WHAT TO WORK ON – Filter the records below and copy every line containing the word "Mount".

######

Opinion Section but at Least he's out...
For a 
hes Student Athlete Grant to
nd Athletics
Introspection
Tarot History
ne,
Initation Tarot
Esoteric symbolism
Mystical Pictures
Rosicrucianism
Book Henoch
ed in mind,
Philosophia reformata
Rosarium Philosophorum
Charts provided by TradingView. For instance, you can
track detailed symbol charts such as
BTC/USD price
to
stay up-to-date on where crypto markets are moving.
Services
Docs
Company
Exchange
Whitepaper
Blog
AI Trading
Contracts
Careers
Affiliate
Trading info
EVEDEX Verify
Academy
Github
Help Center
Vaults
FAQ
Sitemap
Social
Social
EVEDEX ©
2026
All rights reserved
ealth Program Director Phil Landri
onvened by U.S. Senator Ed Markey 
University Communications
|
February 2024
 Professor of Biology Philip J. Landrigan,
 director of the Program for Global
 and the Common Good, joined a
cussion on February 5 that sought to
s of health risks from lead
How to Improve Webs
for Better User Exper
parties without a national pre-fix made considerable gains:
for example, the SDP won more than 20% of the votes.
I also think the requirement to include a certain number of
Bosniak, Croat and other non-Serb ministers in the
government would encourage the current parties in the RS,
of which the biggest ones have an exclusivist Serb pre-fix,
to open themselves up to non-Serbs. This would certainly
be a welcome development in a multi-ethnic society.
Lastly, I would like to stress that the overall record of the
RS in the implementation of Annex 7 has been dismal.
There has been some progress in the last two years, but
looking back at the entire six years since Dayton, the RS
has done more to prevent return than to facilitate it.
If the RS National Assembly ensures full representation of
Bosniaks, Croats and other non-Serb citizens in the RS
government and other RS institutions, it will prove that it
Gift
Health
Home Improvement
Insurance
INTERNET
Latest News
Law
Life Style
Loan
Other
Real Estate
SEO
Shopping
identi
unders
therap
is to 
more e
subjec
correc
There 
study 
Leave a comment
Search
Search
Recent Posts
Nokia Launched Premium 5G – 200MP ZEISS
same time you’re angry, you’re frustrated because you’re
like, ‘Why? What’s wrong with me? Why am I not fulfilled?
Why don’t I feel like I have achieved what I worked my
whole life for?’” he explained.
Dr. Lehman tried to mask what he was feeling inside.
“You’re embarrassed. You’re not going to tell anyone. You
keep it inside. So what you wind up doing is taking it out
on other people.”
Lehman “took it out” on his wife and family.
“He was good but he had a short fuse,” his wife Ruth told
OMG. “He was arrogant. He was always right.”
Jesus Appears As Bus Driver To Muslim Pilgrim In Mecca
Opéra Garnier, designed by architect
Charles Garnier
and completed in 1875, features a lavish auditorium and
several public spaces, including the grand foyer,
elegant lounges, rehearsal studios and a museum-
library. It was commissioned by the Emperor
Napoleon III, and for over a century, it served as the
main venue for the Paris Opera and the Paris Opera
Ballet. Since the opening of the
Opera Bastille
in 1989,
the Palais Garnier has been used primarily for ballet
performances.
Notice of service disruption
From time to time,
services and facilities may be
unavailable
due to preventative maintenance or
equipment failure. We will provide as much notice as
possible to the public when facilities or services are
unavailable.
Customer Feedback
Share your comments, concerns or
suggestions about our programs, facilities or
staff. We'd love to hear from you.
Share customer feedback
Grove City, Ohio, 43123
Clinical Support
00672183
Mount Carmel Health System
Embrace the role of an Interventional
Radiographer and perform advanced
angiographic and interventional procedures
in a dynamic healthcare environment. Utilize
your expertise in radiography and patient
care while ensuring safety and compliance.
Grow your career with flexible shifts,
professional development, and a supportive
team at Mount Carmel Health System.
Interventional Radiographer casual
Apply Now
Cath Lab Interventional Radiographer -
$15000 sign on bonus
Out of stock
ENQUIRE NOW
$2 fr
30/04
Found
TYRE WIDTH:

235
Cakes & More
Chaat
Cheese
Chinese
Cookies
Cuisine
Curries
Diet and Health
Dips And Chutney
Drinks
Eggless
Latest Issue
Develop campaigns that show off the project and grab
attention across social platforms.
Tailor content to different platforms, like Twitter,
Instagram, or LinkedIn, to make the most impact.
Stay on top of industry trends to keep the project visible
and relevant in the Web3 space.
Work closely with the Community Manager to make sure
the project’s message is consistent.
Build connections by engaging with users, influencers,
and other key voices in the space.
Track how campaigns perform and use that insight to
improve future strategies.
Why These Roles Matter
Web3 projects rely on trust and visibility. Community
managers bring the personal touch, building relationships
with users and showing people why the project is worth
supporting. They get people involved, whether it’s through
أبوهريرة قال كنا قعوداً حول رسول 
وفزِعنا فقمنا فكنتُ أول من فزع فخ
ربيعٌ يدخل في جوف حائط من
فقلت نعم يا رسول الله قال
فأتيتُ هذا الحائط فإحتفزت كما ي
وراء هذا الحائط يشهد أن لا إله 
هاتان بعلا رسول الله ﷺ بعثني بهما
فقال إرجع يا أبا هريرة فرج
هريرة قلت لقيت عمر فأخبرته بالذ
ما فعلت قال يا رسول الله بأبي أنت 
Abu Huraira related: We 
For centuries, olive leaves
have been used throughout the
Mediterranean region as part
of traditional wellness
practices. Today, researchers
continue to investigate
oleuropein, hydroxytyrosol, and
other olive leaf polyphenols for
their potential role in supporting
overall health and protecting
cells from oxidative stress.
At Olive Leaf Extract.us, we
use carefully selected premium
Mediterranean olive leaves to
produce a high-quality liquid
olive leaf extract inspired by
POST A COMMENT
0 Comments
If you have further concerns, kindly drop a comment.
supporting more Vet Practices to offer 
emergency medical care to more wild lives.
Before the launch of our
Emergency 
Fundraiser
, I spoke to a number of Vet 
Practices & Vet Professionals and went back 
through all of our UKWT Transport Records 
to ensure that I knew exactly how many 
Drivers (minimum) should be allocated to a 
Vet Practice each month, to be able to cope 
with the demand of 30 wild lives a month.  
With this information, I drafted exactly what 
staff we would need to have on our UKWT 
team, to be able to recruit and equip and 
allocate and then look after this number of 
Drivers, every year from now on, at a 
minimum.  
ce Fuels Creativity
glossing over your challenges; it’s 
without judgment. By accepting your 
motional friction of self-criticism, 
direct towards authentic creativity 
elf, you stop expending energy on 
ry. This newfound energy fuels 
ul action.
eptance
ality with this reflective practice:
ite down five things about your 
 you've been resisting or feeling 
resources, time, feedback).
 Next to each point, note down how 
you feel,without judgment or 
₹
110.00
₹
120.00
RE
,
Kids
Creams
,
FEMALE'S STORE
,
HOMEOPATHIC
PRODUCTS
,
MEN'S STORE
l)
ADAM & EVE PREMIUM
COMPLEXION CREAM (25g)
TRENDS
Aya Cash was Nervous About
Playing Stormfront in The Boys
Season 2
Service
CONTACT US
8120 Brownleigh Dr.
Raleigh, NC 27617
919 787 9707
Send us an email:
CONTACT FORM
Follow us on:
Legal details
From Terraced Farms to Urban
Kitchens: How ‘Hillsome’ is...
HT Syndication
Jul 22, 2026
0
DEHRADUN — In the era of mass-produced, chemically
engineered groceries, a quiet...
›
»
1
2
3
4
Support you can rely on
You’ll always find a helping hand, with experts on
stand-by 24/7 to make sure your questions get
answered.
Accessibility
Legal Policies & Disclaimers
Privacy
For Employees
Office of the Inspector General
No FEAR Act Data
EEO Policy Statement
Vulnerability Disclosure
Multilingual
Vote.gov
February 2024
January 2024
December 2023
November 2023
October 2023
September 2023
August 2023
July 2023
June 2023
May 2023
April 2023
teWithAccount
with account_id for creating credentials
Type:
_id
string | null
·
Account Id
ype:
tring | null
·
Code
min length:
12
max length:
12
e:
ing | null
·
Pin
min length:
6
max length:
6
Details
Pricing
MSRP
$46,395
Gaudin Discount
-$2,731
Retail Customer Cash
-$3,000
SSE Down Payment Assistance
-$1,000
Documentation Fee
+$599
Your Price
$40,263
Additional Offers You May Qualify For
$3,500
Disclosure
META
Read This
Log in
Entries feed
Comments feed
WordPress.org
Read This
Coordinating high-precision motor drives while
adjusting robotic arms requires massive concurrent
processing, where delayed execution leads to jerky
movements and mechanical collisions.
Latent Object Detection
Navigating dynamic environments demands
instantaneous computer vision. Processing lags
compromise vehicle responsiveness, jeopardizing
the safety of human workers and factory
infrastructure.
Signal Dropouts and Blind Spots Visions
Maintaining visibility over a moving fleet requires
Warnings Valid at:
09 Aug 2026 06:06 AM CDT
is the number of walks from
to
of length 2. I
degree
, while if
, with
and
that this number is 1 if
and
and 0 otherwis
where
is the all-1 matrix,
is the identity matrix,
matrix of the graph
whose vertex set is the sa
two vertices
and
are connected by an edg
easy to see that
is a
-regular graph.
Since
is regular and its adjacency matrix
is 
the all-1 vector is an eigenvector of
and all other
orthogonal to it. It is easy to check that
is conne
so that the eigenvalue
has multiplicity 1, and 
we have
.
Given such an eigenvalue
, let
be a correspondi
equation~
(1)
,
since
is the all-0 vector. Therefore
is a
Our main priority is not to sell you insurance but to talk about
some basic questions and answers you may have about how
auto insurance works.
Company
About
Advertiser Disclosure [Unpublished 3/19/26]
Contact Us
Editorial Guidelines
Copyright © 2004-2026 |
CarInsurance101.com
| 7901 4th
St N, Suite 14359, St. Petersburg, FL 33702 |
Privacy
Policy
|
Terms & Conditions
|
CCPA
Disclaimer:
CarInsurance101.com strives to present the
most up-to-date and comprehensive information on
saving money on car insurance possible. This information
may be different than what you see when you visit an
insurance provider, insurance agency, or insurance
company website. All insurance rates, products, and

######

ANSWER –
Mount Carmel Health System
team at Mount Carmel Health System.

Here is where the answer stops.